お笑いの世界において、ブレイクは奇跡に近い。再ブレイクとなればなおさらだ。そこから生き残るのは、もはや例外中の例外。その例外のひとりが、永野である。永野は、これまでの芸人と何が違うのか。私たちは彼のどこにおもしろさを感じているのか。
永野がメインのバラエティー番組
テレビ朝日の深夜バラエティ枠『バラバラマンスリー』は、月替りで異なる個性の番組を放送する実験的な枠だ。10月期の新ラインナップは、火曜にTravis Japanの宮近海斗やSAY MY NAMEの本田仁美らが“絶景×ダンス”をテーマにした『絶景ダンス』、水曜にはダウ90000の蓮見翔とラランド・ニシダが年下の才能と出会うトークバラエティ『蓮見ニシダのヤッカム!』。
いずれもZ世代や人気の若手の感性を掘り下げる番組が並ぶ中、木曜だけは空気が違う。登場するのは、芸歴30年の永野。番組名は『◯◯と永野がいたら、もうコント。』(テレビ朝日)。人気俳優とのコントを軸に、永野自身が脚本も担当している。
若手の“発掘”と“共創”がテーマになりつつある深夜テレビの流れの中で、あえて永野という異物を主役に据えたことは象徴的だ。
2015年の初ブレイクから約10年、再ブレイクを経て、2025年の今――。永野はもはや「再評価されている芸人」ではなく、“永野でしか作れない番組”を持つ存在になっている。最近も深夜のレギュラー番組の時間帯が繰り上がったことなどをふまえると、すでに再ブレイク期を抜け、次のフェーズに移行していると言えるだろう。
永野はしばしば、芸人たちの立ち回りに潜む「甘さ」や「ぬるさ」を、批評的な眼差しでえぐり出す。最初はただの言いがかりのように聞こえるが、トーンが徐々に熱を帯び、気づけば相手のウィークポイントを的確に突いている。

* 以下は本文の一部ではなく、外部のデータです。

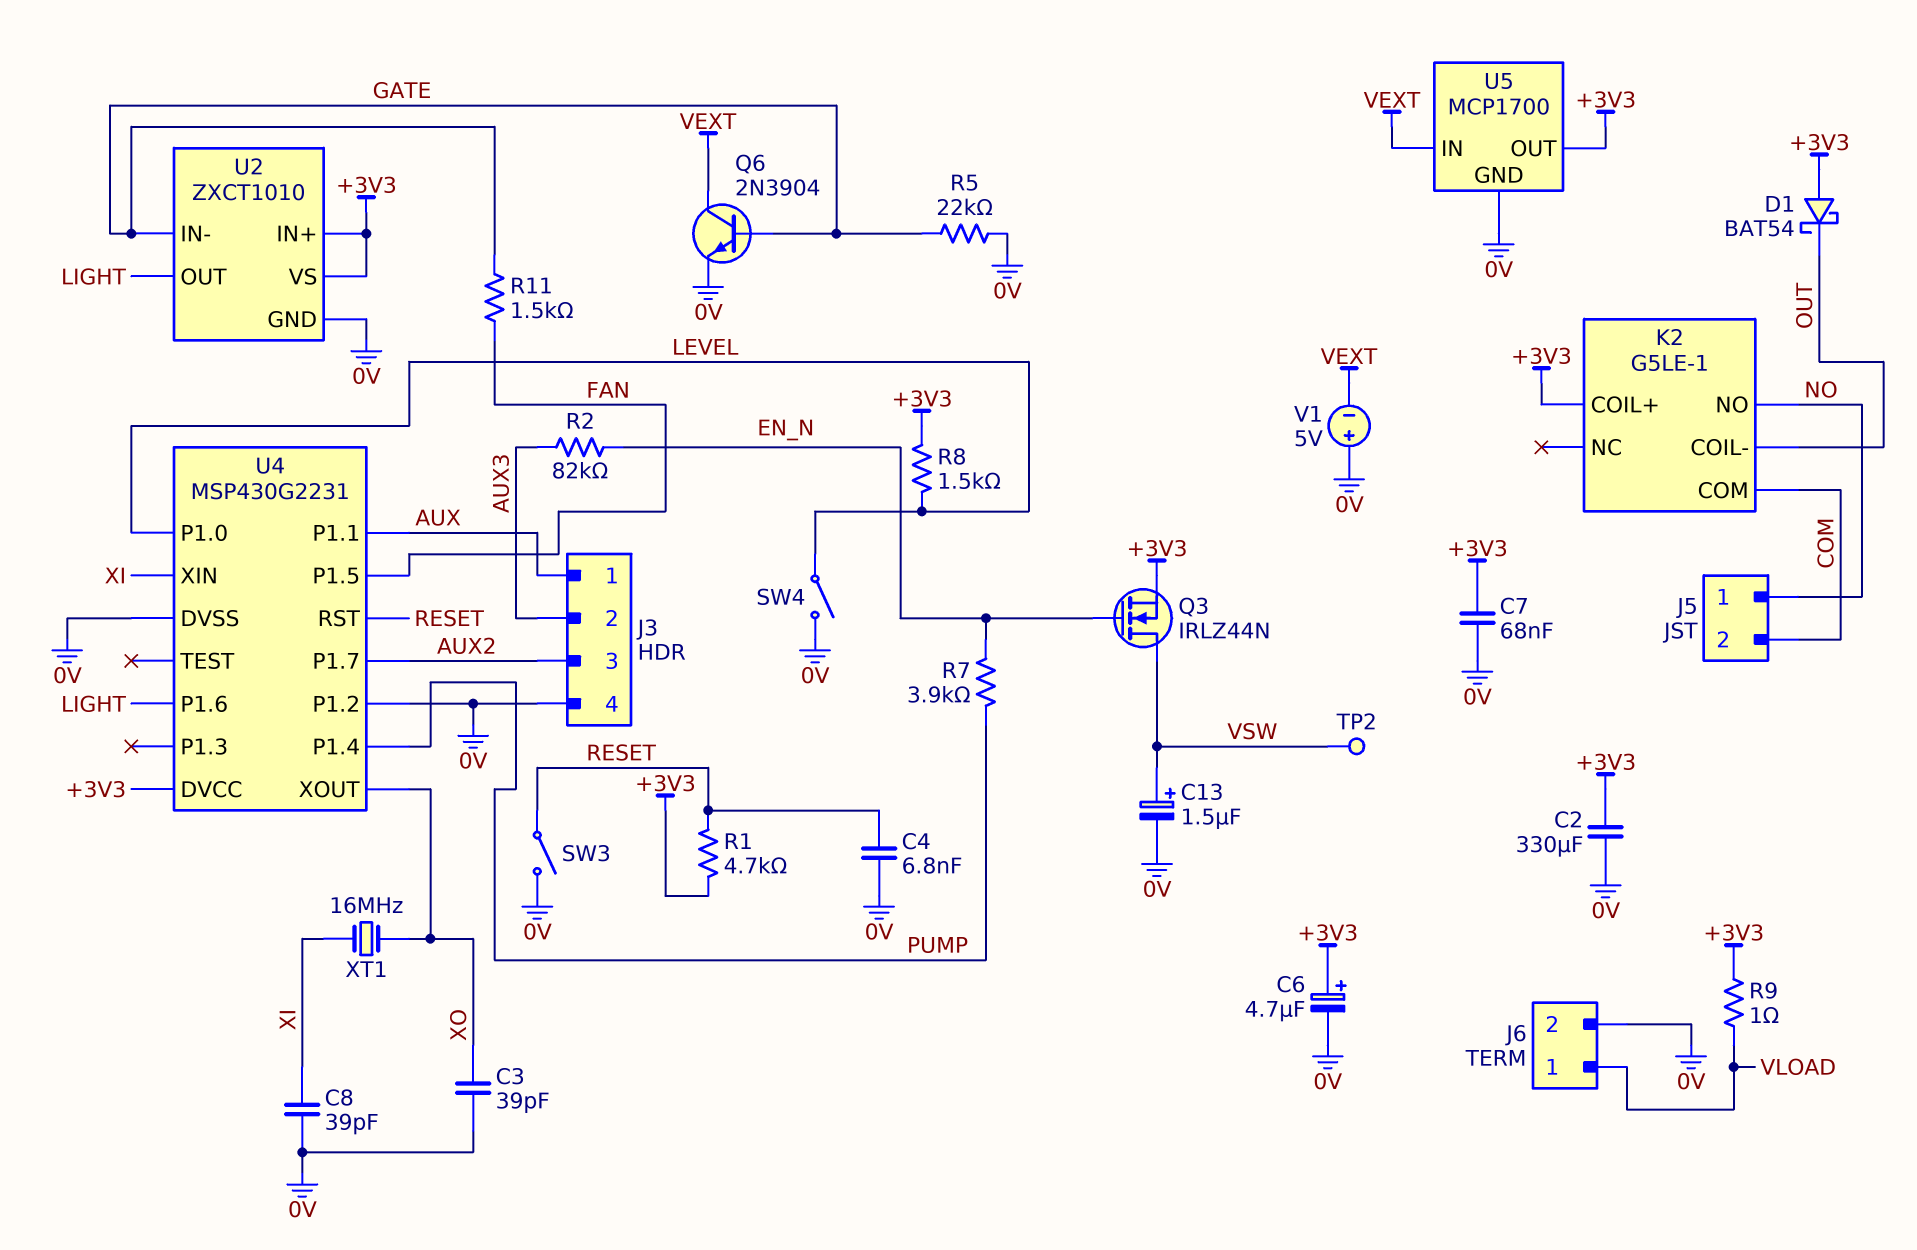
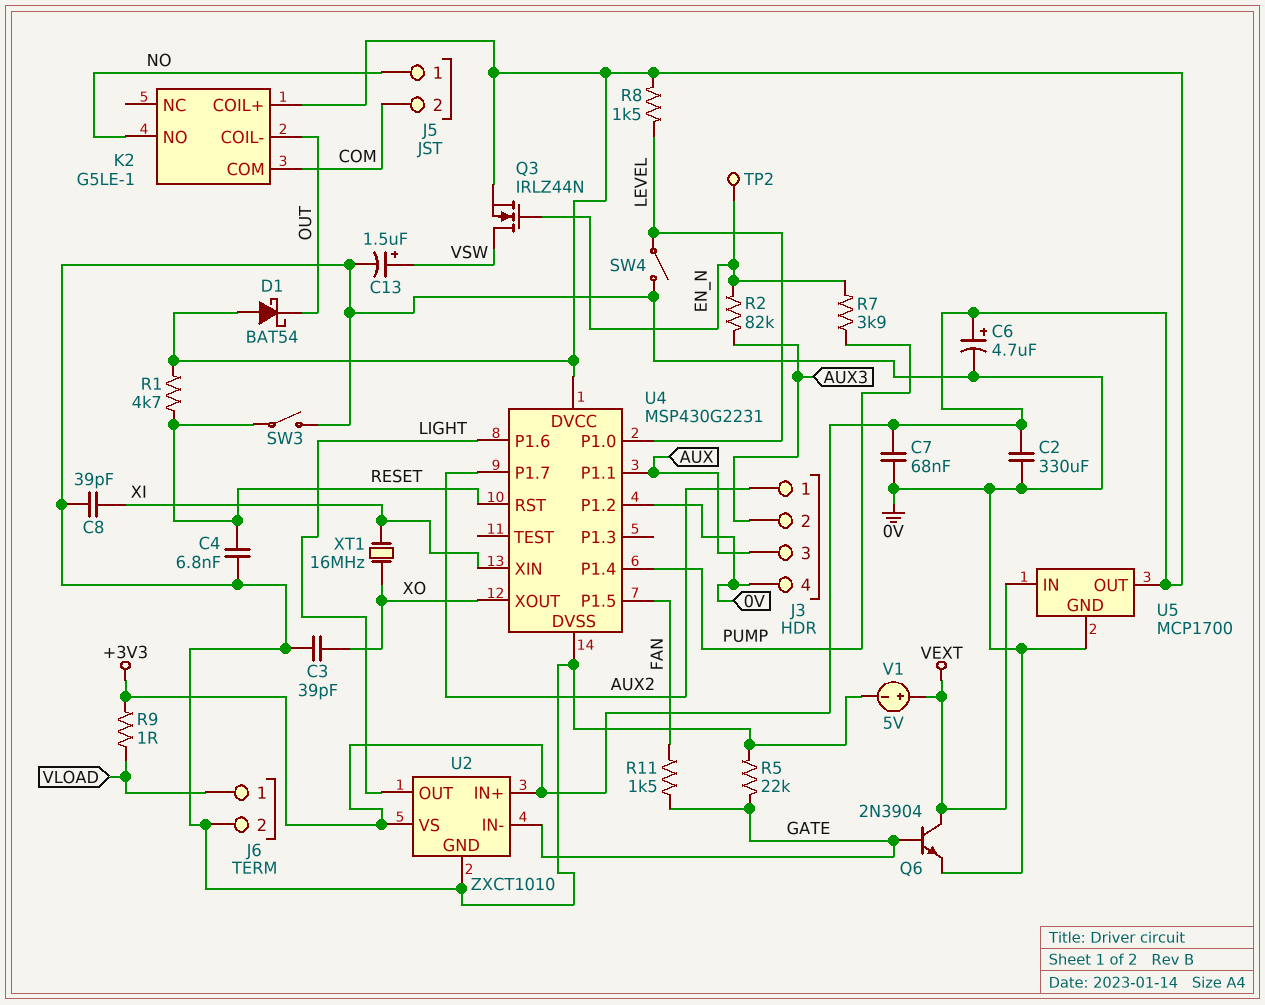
J3 pin 1: AUX -> AUX2
J3 pin 3: AUX2 -> AUX
TP2: test point (VSW) -> test point (EN_N)
V1: 5V (plus 0V, minus VEXT) -> 5V (plus VEXT, minus 0V)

ただ、その熱量はとどまることなく、批判は関係ないところに飛び火することも多い。その結果、終わってみると「なんか無茶苦茶言ってたな」と思わされる――。そんな再ブレイク後の永野の基本スタイルがもっとも際立ったのが、『全力!脱力タイムズ』(フジテレビ系)だった。
温厚なずん・飯尾和樹にも毒舌を吐く
10月24日の放送では、飯尾和樹に対し「飯尾さんの弟子になりたくて」と持ち上げつつ、最終的に「飯尾さんのギャグには興味ないですけど、人柄が好きなんで。飯尾さんのギャグでは笑ったことないんですけど」と言い放った。
派手な芸よりも人柄で愛されるタイプの芸人に対する皮肉や批評のようでもあり、同時に、ただの無茶苦茶な暴言にも聞こえる。そのバランスが永野らしい。
芸人としての永野は、決して正しいことを言う人ではない。全体としては無茶苦茶なことを言っている。だからこそ、ときどき混ざる「正しいことっぽい何か」が、妙に際立つ。その絶妙で危ういバランスを、永野は決して見誤らない。だから永野はおもしろい。
さらに、永野の再ブレイクを語るうえで、『マルコポロリ!』(関西テレビ)の存在は欠かせない。芸人をゲストに招き、いわゆる「裏側トーク」を展開する番組だが、MCの東野幸治を筆頭に、いじりの角度がやや意地悪い。そんな番組と永野の相性が悪いはずがない。
10月19日の永野の出演の仕方は、いつもと少し違っていた。ひな壇にはサツマカワRPG、ママタルト、ザ・ギースなど、過去の出演時にうまく立ち回れず苦い思いを味わった芸人たちがずらり。この日は彼らのリベンジ回だったが、永野は別室で収録の様子をモニタリングし、最後にダメ出しをしていくという流れだった。
しかし、永野の動きは番組の設定した流れに収まらない。舌鋒はゲスト芸人だけではなく、レギュラー陣にも向く。月亭八光のバー経営の話を「どう聞いていいかわからない」と批判したり、トークが行き詰まった末に開始されたギャグ対決で意気揚々と前に出てきた月亭方正を刺したりといった具合だ。
永野のこうした立ち回りは、他の番組でもよく見られる。ほかの芸人が誰も踏み込まない忖度ゾーンにあえて切り込む。群れずに、個として、あらゆる方向に牙を剥く。役割を演じる出演者がつくった空気を乱し、形式的なテレビの笑いに呼吸を取り戻す。視聴者はそこに、生きたテレビを感じるだろう。だから永野はおもしろい。